• **PROBLEM**:
Your output should consist solely of the lines from the one holding "grande échelle." to the end of the records below, inclusive, reproduced exactly and free of pictures.

Data entries
★ ★ ★ ★ ★

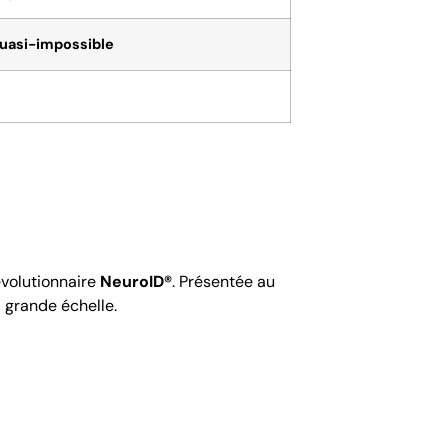
uasi-impossible
évolutionnaire
NeuroID®
. Présentée au
 grande échelle.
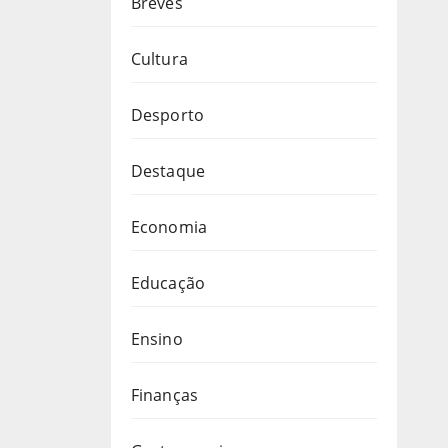
Breves
rto
Cultura
Desporto
Destaque
Economia
Educação
Ensino
Finanças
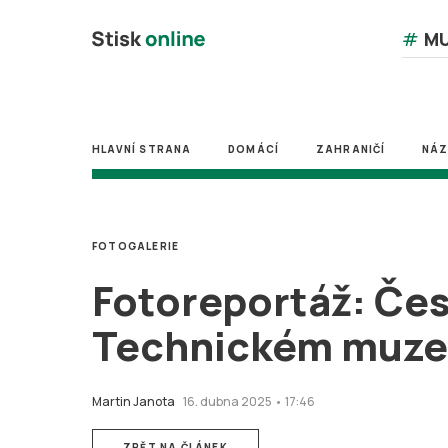
#
MU
HLAVNÍ STRANA
DOMÁCÍ
ZAHRANIČÍ
NÁ
FOTOGALERIE
Fotoreportáž: Čes
Technickém muze
Martin Janota
16. dubna 2025 • 17:46
ZPĚT NA ČLÁNEK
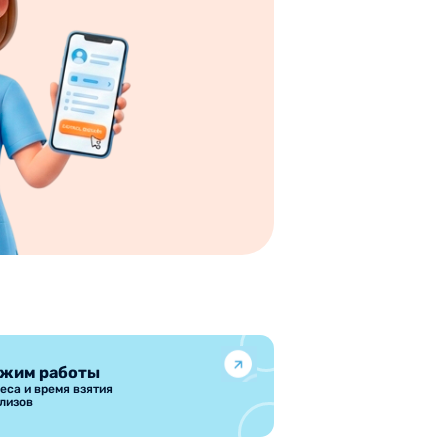
жим работы
еса и время взятия
лизов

★ ★ ★ ★ ★

• **SOLUTION TO THE PROBLEM**:
 grande échelle.
Breves
rto
Cultura
Desporto
Destaque
Economia
Educação
Ensino
Finanças
#
MU
HLAVNÍ STRANA
DOMÁCÍ
ZAHRANIČÍ
NÁ
FOTOGALERIE
Fotoreportáž: Čes
Technickém muze
Martin Janota
16. dubna 2025 • 17:46
ZPĚT NA ČLÁNEK
жим работы
еса и время взятия
лизов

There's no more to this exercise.